- Movie poster
- Directed by: Noel M. Smith
- Screenplay by: Earle Snell Charles Belden
- Story by: Scott Littleton
- Produced by: Bryan Foy
- Starring: Jane Wyman Allen Jenkins Tom Kennedy
- Cinematography: Arthur L. Todd
- Edited by: Harold McLernon
- Music by: Howard Jackson
- Production company: Warner Bros. Pictures
- Distributed by: Warner Bros. Pictures
- Release date: August 12, 1939;
- Running time: 59 minutes
- Country: United States
- Language: English

= Torchy Blane... Playing with Dynamite =

1939 film by Noel M. Smith

Torchy Blane... Playing with Dynamite is a 1939 American mystery film directed by Noel M. Smith, written by Earle Snell and Charles Belden, and starring Jane Wyman, Allen Jenkins, and Tom Kennedy. It was released on August 12, 1939.

It is the final film in a series of nine Torchy Blane movies by Warner Bros. Pictures. The first film, Smart Blonde, was released in 1937.

==Plot==
Torchy Blane is covering a bank robbery, one of a series committed by Denver Eddie. Returning to her newspaper, Torchy is stopped by a policeman for speeding. Because she doesn't have her driver's license with her, he takes her to court. While in court, Torchy encounters Jackie Mcguire, who is the girlfriend of notorious bank robber Denver Eddie and is sentenced to jail for shoplifting. After Torchy's boyfriend, Lt. Steve McBride, identifies her, Torchy is released. However, Torchy asks Steve to put her back in jail after realizing that Jackie is Denver Eddie's girlfriend.

Torchy gets herself thrown into jail so that she can befriend Jackie and use her to get a lead on Eddie. Torchy has no luck with her plan until she helps subdue another prisoner who tries to stab Jackie. Jackie suggests that she and Torchy escape from jail. Steve agrees to cooperate with Torchy's plan when she explains that the reward money for Eddie's capture will enable them to get married. With the help and collusion of Steve and the police, she escapes with Jackie to San Francisco, where Jackie is meeting her boyfriend. The two escapees are followed by Steve and his assistant, Gahagan. Steve hopes to capture Denver Eddie to collect the $5,000 reward as a down payment for a house for him and Torchy.

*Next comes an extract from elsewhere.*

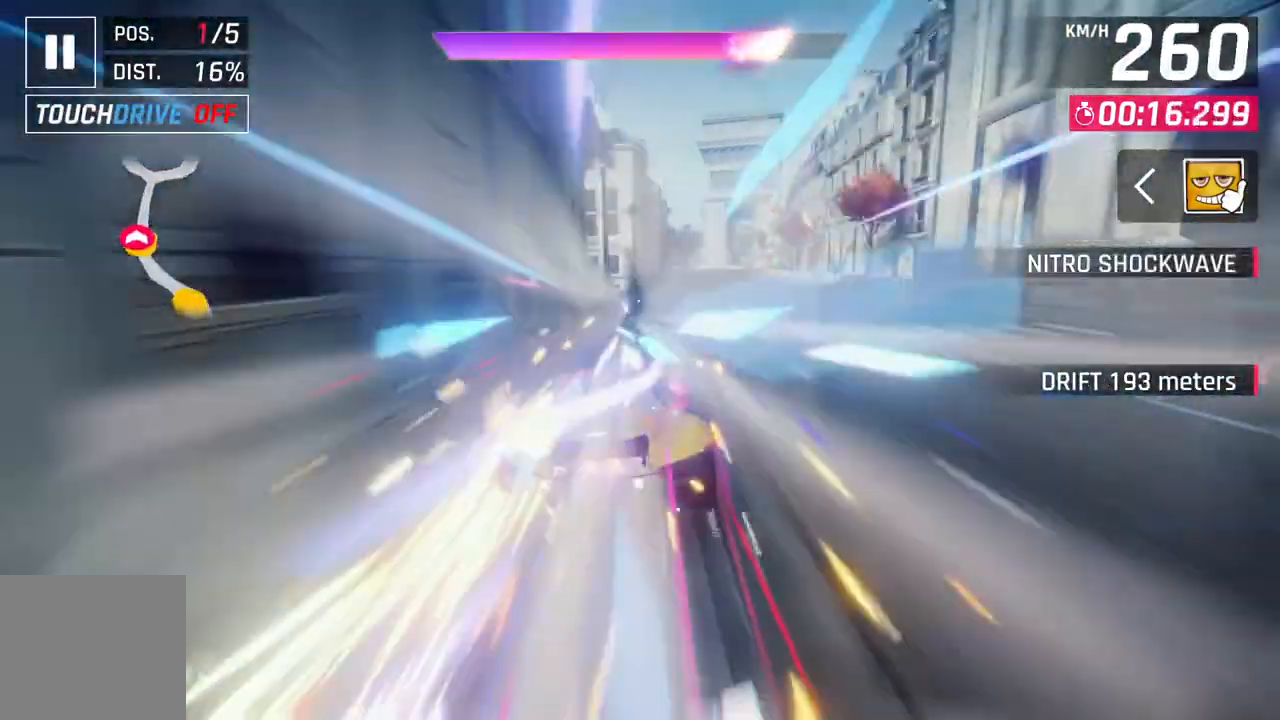
{"buttons": [], "left_stick": "center", "right_stick": "center", "events": [[317, "left_stick", "center"]]}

He decides not to notify the local police of Eddie's expected arrival, but his actions are so suspicious that the police think he and Gahagan are criminals. Jim Simmons, a San Francisco policeman, follows them, but Steve succeeds in convincing him that Gahagan is a wrestler and that he is his manager.

Meanwhile, Torchy has arranged to signal Steve when Eddie arrives by hanging her stockings on the fire escape. Gahagan sees Jackie hang her stockings out to dry and they burst into the room, only to find that Eddie has not arrived yet. Torchy quickly makes up a story to explain their presence. When Eddie finally arrives, one of his men recognizes Steve as a policeman but pretends that Steve is another criminal. Steve, not knowing that they recognize him, invites Eddie to join him in robbing the wrestling stadium. Eddie agrees to the plan but arranges for his men to kidnap Steve on the way there. At the wrestling arena, another reporter recognizes Torchy and reveals her identity. After getting rid of Eddie's men, Steve rushes to the arena where Gahagan, posing as a wrestler named Harry the Horse, gets thrown out of the ring just in time to land on Eddie, who is trying to escape. Steve and Gahagan are credited with the arrest, and Torchy and Steve now have the money to marry.

==Cast==
- Jane Wyman as Torchy Blane
- Allen Jenkins as Lt. Steve McBride
- Tom Kennedy as Gahagan
- Sheila Bromley as Jackie McGuire
- Joe Cunningham as Maxie
- Eddie Marr as Denver Eddie
- Edgar Dearing as Jim Simmons
- Aldrich Bowker as Judge Hershey

==Production==
Torchy Blane... Playing with Dynamite is one of two films in the series starring actors other than Glenda Farrell as Torchy and Barton MacLane as Steve. The fifth Torchy Blane movie, Torchy Blane in Panama (1938), features Lola Lane and Paul Kelly in the leading roles. A leftover Torchy Blane script was adapted into the film Private Detective (1939), also starring Jane Wyman.

==Home media==
Warner Archive released a boxed set DVD collection featuring all nine Torchy Blane films on March 29, 2011.